Bosch leadership principles — what they really mean

Corporate Bollocks
4 min readJun 7, 2017

“We LEAD Bosch”

Why the all-caps in LEAD? Because we want people to think we’re young and cool and hip and trendy and pretty fly for a bunch of middle-aged white guys. Groovy, right? Also, it lends it an element of gravitas, a certain je ne sais quoi. Shouting also helps selling it, at least it does on the local farmer’s market. And my pinky hit the Caps Lock. Oops.

“We live by our values.”

We hope this colorful picture is sufficient to change the minds and hearts of nearly 400k employees, because we’re out of ideas otherwise.

“We achieve excellence.”

If you believe it, maybe our customers will too.

“We make the purpose of our business clear, and work passionately to make it a success.”

You all know what we do, right? Good. Oh, and be passionate, whatever that is. We read somewhere that passion is the key to success, so there you have it.

“We spark enthusiasm for new things and embrace change as an opportunity.”

We absolutely love change as long as everything stays the same because no one really likes change, they just say they do. ‘Excellence through more bureaucracy’ is our motto! And if you want a methodology for your work our preferred choice is fad-driven development. Oh, wait, there’s design thinking? Wow. No, agile. Definitely agile. Then again, fad-driven development is really, really nice. They even have a T-Shirt. OK, fad-driven development it is. Or maybe…?

“We create autonomy, and remove any obstacles.”

Oh, man, we had a lark when we wrote this one… Basically what we mean: you see problem, you deal with it. We’re up to our necks with paperwork and PowerPoint. Oooh, the text can be made red. Awesome! They have square bullet points now? What is this, the future?! What will they invent next: animations?

“We learn from mistakes, and see them as part of our innovation culture.”

We have a couple of ideas, some real stinkers, but as long as we market them as innovation, people might buy into it.

“We prioritize, keep things simple, make decisions quickly and execute them rigorously.”

Decisions are made immediately after they have gone through a six-month approval process that changes by the time it reaches the final signature. You didn’t see that one coming, did you? Oh, and when we say that we execute stuff rigorously, we mean it: we are 100% committed to all ideas, winners and duds alike, but especially the latter. See, we don’t discriminate against ideas either. That’s real diversity! In your face, companies with female and/or foreign members of the board of directors. Oh, and anyone who says we don’t have women in the board of directors is lying — damn dishonest media! We do have women in the board of directors. Well, close to the board of directors anyway. Secretaries. Lots and lots of secretaries. Yes, well, I’ll show myself out now…

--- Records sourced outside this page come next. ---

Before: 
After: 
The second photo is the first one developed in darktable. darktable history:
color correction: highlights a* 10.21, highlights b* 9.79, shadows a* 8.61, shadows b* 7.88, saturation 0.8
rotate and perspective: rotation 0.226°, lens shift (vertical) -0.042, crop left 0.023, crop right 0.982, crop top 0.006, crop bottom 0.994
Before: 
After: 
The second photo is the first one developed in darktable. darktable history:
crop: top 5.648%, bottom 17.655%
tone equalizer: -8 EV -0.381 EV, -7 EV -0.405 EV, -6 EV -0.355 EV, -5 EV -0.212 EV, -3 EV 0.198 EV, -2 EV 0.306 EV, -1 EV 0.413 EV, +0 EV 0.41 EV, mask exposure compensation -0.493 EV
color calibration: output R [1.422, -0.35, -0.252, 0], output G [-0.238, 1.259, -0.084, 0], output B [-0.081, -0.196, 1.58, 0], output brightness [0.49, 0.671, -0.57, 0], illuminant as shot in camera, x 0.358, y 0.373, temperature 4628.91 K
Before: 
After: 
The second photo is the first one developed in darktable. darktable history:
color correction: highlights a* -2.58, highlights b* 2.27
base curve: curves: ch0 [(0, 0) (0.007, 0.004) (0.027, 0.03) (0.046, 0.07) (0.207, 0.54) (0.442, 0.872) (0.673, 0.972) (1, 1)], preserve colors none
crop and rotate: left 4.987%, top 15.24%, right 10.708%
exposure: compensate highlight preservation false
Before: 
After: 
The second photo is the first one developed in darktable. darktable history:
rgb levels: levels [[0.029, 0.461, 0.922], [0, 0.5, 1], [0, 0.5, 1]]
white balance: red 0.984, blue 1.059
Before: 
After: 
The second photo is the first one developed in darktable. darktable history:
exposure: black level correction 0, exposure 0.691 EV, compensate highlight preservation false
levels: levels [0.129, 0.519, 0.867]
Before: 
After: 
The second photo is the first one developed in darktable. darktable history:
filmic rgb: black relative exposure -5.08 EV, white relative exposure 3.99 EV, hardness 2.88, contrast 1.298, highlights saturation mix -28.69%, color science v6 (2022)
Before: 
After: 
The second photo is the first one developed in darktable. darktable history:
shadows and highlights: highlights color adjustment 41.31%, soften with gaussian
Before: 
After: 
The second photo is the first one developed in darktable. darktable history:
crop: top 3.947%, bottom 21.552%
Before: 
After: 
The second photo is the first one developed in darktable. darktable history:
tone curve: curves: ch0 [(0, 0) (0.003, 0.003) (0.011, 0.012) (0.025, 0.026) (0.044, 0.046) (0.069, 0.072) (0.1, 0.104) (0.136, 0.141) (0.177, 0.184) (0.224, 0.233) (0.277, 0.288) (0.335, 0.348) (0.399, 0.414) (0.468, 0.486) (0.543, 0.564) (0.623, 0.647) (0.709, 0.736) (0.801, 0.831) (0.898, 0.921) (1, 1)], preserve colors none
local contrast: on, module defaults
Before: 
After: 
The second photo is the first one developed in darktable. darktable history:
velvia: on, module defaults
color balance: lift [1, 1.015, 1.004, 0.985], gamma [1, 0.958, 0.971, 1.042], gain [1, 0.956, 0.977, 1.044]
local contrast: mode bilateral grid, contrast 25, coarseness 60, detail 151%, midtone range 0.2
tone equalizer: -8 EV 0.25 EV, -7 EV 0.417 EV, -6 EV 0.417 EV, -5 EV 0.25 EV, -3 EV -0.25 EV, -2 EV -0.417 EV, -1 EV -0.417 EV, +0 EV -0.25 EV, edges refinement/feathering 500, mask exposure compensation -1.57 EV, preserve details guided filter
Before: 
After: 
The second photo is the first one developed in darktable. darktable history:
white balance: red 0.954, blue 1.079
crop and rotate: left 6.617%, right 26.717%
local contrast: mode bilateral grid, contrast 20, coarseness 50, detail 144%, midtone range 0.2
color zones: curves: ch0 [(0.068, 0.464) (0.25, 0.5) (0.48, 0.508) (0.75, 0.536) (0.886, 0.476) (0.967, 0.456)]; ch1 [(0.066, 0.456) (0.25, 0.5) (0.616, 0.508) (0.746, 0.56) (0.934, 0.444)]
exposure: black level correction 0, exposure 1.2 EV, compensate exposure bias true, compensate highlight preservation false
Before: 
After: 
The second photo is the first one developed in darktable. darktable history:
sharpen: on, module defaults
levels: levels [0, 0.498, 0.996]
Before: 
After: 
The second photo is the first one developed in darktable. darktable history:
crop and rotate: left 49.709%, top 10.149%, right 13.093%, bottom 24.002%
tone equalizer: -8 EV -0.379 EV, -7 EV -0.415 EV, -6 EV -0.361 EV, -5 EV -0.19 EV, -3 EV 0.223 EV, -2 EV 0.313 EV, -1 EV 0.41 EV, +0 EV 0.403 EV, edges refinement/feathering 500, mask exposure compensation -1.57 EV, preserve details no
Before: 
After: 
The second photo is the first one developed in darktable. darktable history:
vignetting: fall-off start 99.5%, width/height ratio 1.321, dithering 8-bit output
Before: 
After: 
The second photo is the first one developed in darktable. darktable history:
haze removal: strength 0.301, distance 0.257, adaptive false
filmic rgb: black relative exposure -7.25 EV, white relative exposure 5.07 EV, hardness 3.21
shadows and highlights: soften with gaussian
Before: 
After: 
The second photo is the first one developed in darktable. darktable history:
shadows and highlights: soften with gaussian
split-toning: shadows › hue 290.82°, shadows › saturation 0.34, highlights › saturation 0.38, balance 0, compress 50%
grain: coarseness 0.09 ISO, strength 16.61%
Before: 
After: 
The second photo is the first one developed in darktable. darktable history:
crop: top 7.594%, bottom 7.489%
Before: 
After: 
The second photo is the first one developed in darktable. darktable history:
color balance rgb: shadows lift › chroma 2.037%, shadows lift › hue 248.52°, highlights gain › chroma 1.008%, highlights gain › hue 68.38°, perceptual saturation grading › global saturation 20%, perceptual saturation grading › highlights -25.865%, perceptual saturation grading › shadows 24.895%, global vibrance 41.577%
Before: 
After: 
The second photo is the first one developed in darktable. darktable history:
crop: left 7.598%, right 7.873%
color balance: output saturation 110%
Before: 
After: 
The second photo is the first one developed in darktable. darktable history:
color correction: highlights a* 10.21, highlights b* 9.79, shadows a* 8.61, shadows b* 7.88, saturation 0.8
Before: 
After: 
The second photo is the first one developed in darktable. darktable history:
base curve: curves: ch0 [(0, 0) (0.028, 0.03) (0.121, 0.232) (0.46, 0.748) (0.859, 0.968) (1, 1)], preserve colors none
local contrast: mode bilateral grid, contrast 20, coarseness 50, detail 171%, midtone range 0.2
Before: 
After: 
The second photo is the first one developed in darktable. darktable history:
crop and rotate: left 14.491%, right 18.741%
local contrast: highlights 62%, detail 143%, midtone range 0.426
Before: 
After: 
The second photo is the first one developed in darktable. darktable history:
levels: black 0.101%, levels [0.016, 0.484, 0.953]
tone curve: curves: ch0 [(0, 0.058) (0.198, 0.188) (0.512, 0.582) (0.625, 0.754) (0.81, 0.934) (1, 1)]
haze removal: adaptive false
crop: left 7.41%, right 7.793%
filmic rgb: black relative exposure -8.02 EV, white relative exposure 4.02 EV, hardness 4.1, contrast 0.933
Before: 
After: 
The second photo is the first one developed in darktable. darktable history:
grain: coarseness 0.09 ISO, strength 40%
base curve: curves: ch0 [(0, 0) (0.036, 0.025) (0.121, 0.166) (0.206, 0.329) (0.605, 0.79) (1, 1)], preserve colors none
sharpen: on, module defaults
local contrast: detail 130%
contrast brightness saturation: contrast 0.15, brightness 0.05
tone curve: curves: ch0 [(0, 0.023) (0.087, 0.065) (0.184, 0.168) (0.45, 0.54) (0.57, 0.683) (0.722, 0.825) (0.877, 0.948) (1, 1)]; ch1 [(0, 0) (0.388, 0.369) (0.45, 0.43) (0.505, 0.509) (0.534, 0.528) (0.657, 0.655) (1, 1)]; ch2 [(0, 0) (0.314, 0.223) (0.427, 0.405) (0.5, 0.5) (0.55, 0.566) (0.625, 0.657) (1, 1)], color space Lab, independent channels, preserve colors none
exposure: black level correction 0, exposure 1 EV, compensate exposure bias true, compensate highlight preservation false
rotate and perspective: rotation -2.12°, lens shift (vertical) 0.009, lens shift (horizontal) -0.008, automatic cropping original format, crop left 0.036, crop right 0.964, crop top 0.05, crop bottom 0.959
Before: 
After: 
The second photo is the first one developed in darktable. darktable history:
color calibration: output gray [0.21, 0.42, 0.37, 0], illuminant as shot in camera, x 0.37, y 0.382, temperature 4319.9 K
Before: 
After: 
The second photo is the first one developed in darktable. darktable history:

“We collaborate across functions, units, and hierarchies — always focusing on results.”

So, it works like this: if you want your colleague in a neighboring department to do his or her share of the work on a project, which everyone involved signed off on, you have to go to your boss who will escalate the request to his/her boss who will then ignore it. This of course means that nothing will really be done, but at least you followed the correct procedure. Let’s call that a result, OK? Focus on that.

“We communicate openly, frequently and across all levels.”

There is a meeting with at least a dozen people for almost everything. Did we say ‘almost’? We meant to say ‘absolutely’. It’s hard when so many words are in the A section of the dictionary. In fact, there should be a meeting to plan every meeting. Now that we think about that, we can’t let you jump in unprepared like that, so let’s add a meeting to plan the meeting that’s used to plan the actual meeting. And let’s repeat that regularly. There, communication solved. Booyah, we’re on a roll today. Maybe it was the Tequila at lunchtime…

“We seek and give feedback, and lead with trust, respect, and empathy.”

You will receive official feedback once a year, which really means you’ll watch your boss fill out an online form that could have been pre-filled from all the information that should exist in our systems but somehow isn’t. After that it will disappear down the black hole that is HR. We know that many of you think that’s not ideal, but we respect your — in our opinion plain wrong — views, but we empathize. We really do. We trust that patronizing remark will make you a happy subordinate. Good, now off you go then. Let’s spark some enthusiastically innovative open excellence with bells and whistles and chuck in some creatively autonomous and collaborative cross-functional thingamajigs for good measure.